• _TEXTO PARA ANÁLISE_
Foram raros os momentos nos quais a medicina deparou com mistérios tão intricados em tão curto período de tempo quanto nos últimos dois anos. Depois do esforço para decifrar e controlar o coronavírus responsável pela Covid-19, o desafio agora é identificar o que está por trás das ocorrências de hepatite que há um mês atingem crianças em todo o mundo. O primeiro alerta foi feito no dia 15 de abril pela Organização Mundial da Saúde (OMS). Na ocasião, foram anunciados 74 casos de grave inflamação no fígado — o que define a hepatite — de origem desconhecida registrados no Reino Unido, na Irlanda e na Espanha. O que surpreendia era a agressividade da doença: seis pacientes precisaram de transplante.
Desde então, 348 casos prováveis foram notificados em vinte países, com uma morte e dezessete transplantes de fígado realizados. Outras treze nações investigam setenta episódios, inclusive o Brasil, onde os casos suspeitos passaram de sete para 28 em menos de uma semana e um registro de óbito está sob investigação. A hipótese mais forte é a de que a enfermidade esteja ligada à circulação do adenovírus, causadores de doenças respiratórias e gastrintestinais. Assim que as ocorrências surgiram, os especialistas começaram a investigar a possível relação com o impacto de infecções por SARS-CoV-2, o vírus da Covid-19, e até a coinfecção pelos dois agentes. “Cerca de 70% dos casos foram positivos para adenovírus e 18% para Covid-19”, disse Philippa Easterbrook, médica do programa global de HIV e hepatites da OMS. A busca por uma resposta se intensificou após ter ficado claro que a doença não estava ligada a nenhum dos microrganismos tradicionais associados a hepatites, A, B, C, D e E.
Há outros caminhos de investigação. Sabe-se que inflamações no fígado são causadas por vírus, consumo excessivo de álcool, de substâncias tóxicas, por medicamentos e condições autoimunes. Sua relação com o adenovírus também é sobejamente conhecida, mas intriga o fato de que, em geral, os quadros provocados por eles não serem tão críticos ou frequentes quanto os observados. A força-tarefa de especialistas mundiais montada para estudar os casos promete alguma luz em breve. É fundamental deixar claro, para que não prosperem as tolices, que a doença não tem nenhuma relação com a vacina contra a Covid-19. No Brasil, o Ministério da Saúde não informou até agora se tem um plano de enfrentamento se a hepatite chegar com força por aqui. O fato é que, a essa altura, algum tipo de mobilização deveria estar sendo realizada, especialmente com vistas ao preparo do sistema de transplantes pediátricos para um eventual aumento de demanda. “O Brasil tem condições de fazê-los, mas o problema é o volume”, avalia o médico André Ibrahim David, professor da Faculdade de Medicina da Universidade Federal de São Paulo “É uma situação que parece uma epidemia.” Ainda dá tempo de ligar o alerta , evidentemente. Convém, contudo, prestar atenção e saber que, tal qual a ciência e o conhecimento chegaram a vacinas contra a atual pandemia, enfim razoavelmente controlada, também contra a misteriosa hepatite haverá imunização adequada.

• _ATIVIDADES_
1. Reproduza o trecho do texto sobre a hepatite em crianças entre "Foram raros os" e "precisaram de transplante.", inclusive.
2. Diga se cada afirmação a seguir concorda com o texto sobre a hepatite em crianças, respondendo sim ou não e citando literalmente as palavras do texto que decidem: (a) o primeiro alerta da OMS foi feito em 15 de abril; (b) a doença tem relação com a vacina contra a Covid-19; (c) no Brasil, os casos suspeitos passaram de sete para 28 em menos de uma semana.

• _CONJUNTO DE REGISTROS_
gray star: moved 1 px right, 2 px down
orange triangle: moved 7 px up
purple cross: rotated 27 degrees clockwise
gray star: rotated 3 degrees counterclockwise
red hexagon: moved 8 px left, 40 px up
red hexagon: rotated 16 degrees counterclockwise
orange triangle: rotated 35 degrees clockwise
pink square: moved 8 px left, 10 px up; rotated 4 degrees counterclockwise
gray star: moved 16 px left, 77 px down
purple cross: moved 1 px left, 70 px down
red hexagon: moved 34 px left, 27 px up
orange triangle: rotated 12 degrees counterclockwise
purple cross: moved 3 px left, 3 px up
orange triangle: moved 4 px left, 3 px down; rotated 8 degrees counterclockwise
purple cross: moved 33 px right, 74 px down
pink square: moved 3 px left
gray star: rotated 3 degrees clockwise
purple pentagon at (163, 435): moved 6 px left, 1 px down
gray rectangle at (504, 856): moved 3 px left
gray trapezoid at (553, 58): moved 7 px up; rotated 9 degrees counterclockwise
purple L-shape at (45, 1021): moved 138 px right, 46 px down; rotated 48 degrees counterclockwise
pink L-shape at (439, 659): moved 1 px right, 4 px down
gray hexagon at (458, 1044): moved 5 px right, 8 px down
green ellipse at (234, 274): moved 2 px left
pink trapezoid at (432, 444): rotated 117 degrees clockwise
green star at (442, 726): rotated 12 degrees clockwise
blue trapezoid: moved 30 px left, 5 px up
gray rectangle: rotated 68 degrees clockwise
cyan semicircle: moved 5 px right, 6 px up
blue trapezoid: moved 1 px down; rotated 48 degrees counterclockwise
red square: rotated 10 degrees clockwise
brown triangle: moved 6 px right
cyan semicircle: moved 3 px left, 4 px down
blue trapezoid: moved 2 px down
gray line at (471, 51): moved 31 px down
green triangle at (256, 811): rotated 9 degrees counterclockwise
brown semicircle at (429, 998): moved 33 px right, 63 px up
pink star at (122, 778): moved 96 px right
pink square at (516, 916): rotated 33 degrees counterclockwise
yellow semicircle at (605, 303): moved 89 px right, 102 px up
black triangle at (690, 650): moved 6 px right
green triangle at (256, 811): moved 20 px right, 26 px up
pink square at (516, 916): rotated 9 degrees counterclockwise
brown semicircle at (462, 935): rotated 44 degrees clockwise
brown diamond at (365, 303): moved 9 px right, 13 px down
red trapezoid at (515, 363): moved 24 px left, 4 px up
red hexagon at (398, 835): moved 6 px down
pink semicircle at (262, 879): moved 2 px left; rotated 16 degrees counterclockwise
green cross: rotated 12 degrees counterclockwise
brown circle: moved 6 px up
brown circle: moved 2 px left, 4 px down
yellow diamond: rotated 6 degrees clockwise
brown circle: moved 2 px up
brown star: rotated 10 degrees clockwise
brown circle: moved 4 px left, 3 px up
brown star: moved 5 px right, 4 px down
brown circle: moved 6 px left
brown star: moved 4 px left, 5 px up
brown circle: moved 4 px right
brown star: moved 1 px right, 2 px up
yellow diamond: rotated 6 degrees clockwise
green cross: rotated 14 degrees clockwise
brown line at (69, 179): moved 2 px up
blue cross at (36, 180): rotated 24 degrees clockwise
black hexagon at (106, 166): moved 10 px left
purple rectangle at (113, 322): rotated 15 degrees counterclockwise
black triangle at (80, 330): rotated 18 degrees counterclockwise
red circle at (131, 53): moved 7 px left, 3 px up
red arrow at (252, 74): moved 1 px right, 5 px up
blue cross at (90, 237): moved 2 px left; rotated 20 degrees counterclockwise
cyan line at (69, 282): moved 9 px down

• _GABARITO_
1.
Foram raros os momentos nos quais a medicina deparou com mistérios tão intricados em tão curto período de tempo quanto nos últimos dois anos. Depois do esforço para decifrar e controlar o coronavírus responsável pela Covid-19, o desafio agora é identificar o que está por trás das ocorrências de hepatite que há um mês atingem crianças em todo o mundo. O primeiro alerta foi feito no dia 15 de abril pela Organização Mundial da Saúde (OMS). Na ocasião, foram anunciados 74 casos de grave inflamação no fígado — o que define a hepatite — de origem desconhecida registrados no Reino Unido, na Irlanda e na Espanha. O que surpreendia era a agressividade da doença: seis pacientes precisaram de transplante.

2.
(a) Sim: "O primeiro alerta foi feito no dia 15 de abril pela Organização Mundial da Saúde (OMS)."
(b) Não: "a doença não tem nenhuma relação com a vacina contra a Covid-19."
(c) Sim: "os casos suspeitos passaram de sete para 28 em menos de uma semana"